If you really need this precision, my suggestion is not to use a floating point number. There are mathematical libraries available with BigInt implementations or you can roll your own (though efficiency is difficult to achieve).
bool power_of_ten(double x) {
if(x < 1.0 || x > 10E15) {
warning("IEEE754 doubles can only precisely represent powers "
"of ten between 1 and 10E15, answer will be approximate.");
}
double exponent;
// power of ten if log10 of absolute value has no fractional part
return !modf(log10(fabs(x)), &exponent);
}
Depending on the platform your code needs to run on the log might be very expensive.
Since the amount of numbers that are 10^n (where n is natural) is very small,
it might be faster to just use a hardcoded lookup table.
(Ugly pseudo code follows:)
bool isPowerOfTen( int16 x )
{
if( x == 10 // n=1
|| x == 100 // n=2
|| x == 1000 // n=3
|| x == 10000 ) // n=4
return true;
return false;
}
This covers the whole int16 range and if that is all you need might be a lot faster.
(Depending on the platform.)
How about a code like this:
#include <stdio.h>
#define MAX 20
bool check_pow10(double num)
{
char arr[MAX];
sprintf(arr,"%lf",num);
char* ptr = arr;
bool isFirstOne = true;
while (*ptr)
{
switch (*ptr++)
{
case '1':
if (isFirstOne)
isFirstOne = false;
else
return false;
break;
case '0':
break;
case '.':
break;
default:
return false;
}
}
return true;
}
int main()
{
double number;
scanf("%lf",&number);
printf("isPower10: %s\n",check_pow10(number)?"yes":"no");
}
That would not work for negative powers of 10 though.
EDIT: works for negative powers also.
if you don't need it to be fast, use recursion. Pseudocode:
bool checkifpoweroften(double Candidadte)
if Candidate>=10
return (checkifpoweroften(Candidadte/10)
elsif Candidate<=0.1
return (checkifpoweroften(Candidadte*10)
elsif Candidate == 1
return 1
else
return 0
You still need to choose between false positives and false negatives and add tolerances accordingly, as other answers pointed out. The tolerances should apply to all comparisons, or else, for exemple, 9.99999999 would fail the >=10 comparison.
how about that:
bool isPow10(double number, double epsilon)
{
if (number > 0)
{
for (int i=1; i <16; i++)
{
if ( (number >= (pow((double)10,i) - epsilon)) &&
(number <= (pow((double)10,i) + epsilon)))
{
return true;
}
}
}
return false;
}
I guess if performance is an issue the few values could be precomputed, with or without the epsilon according to the needs.
A variant of this one:
double log10_value= log10(value);
double integer_value;
double fractional_value= modf(log10_value, &integer_value);
return fractional_value==0.0;
Note that the comparison to 0.0 is exact rather than within a particular epsilon since you want to ensure that log10_value is an integer.
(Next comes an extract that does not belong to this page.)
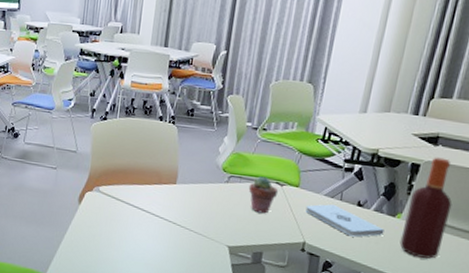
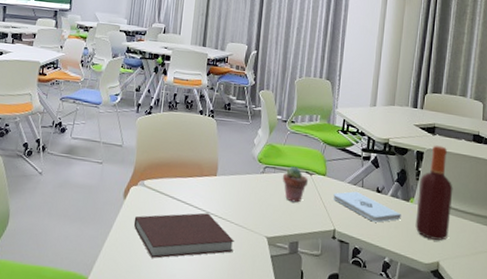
notebook: none [89,220,193,261] -> present [133,212,234,259]

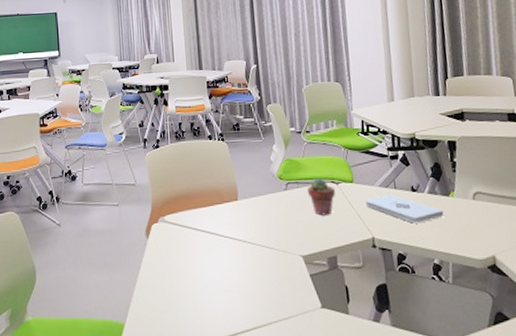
notebook: present [133,212,234,259] -> none [161,240,269,294]
bottle: present [415,145,453,241] -> none [457,131,500,233]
EDIT: Since this sparked a bit of controversy due to log10 possibly being imprecise and the generic understanding that you shouldn't compare doubles without an epsilon, here's a more precise way of determining if a double is a power of 10 using only properties of powers of 10 and IEEE 754 doubles.
First, a clarification: a double can represent up to 1E22, as 1e22 has only 52 significant bits. Luckily, 5^22 also only has 52 significant bits, so we can determine if a double is (2*5)^n for n= [0, 22]:
bool is_pow10(double value)
{
int exponent;
double mantissa= frexp(value, &exponent);
int exponent_adjustment= exponent/10;
int possible_10_exponent= (exponent - exponent_adjustment)/3;
if (possible_10_exponent>=0 &&
possible_10_exponent<=22)
{
mantissa*= pow(2.0, exponent - possible_10_exponent);
return mantissa==pow(5.0, possible_10_exponent);
}
else
{
return false;
}
}
Since 2^10==1024, that adds an extra bit of significance that we have to remove from the possible power of 5.